Exercise material Start Marker

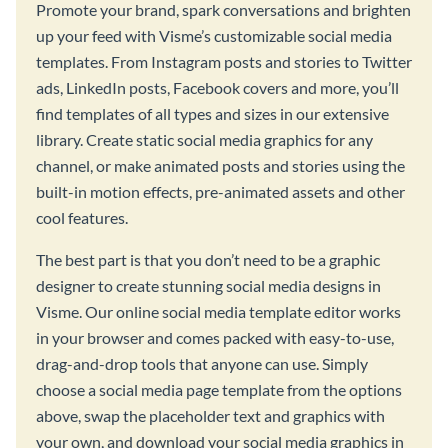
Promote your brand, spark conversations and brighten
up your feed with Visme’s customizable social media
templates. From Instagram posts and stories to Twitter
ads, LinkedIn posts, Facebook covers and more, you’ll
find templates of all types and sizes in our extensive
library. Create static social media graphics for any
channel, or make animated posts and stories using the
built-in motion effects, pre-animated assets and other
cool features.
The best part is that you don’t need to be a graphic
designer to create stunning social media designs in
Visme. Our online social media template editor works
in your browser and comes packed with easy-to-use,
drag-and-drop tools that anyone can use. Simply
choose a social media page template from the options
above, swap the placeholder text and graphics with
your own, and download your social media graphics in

Exercise material End Marker
Exercise material Start Marker

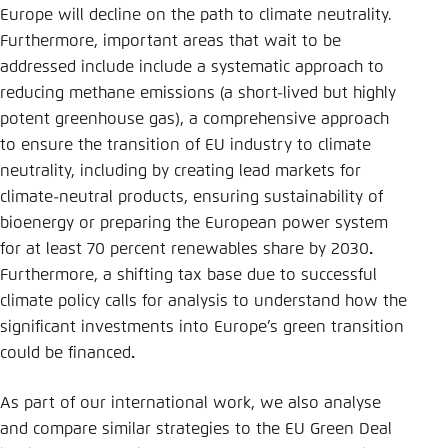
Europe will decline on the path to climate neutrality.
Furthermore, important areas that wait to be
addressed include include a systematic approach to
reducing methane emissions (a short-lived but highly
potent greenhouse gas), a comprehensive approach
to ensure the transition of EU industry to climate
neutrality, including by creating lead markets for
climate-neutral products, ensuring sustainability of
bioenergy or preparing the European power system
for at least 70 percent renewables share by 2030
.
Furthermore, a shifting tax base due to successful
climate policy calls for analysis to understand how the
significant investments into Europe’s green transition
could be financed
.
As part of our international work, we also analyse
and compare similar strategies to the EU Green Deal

Exercise material End Marker

Job — After locating the line with "addressed include include" in the material above, return it and each line after it exactly, ending at the line with "bioenergy or preparing".

Answer to this exercise —
addressed include include a systematic approach to
reducing methane emissions (a short-lived but highly
potent greenhouse gas), a comprehensive approach
to ensure the transition of EU industry to climate
neutrality, including by creating lead markets for
climate-neutral products, ensuring sustainability of
bioenergy or preparing the European power system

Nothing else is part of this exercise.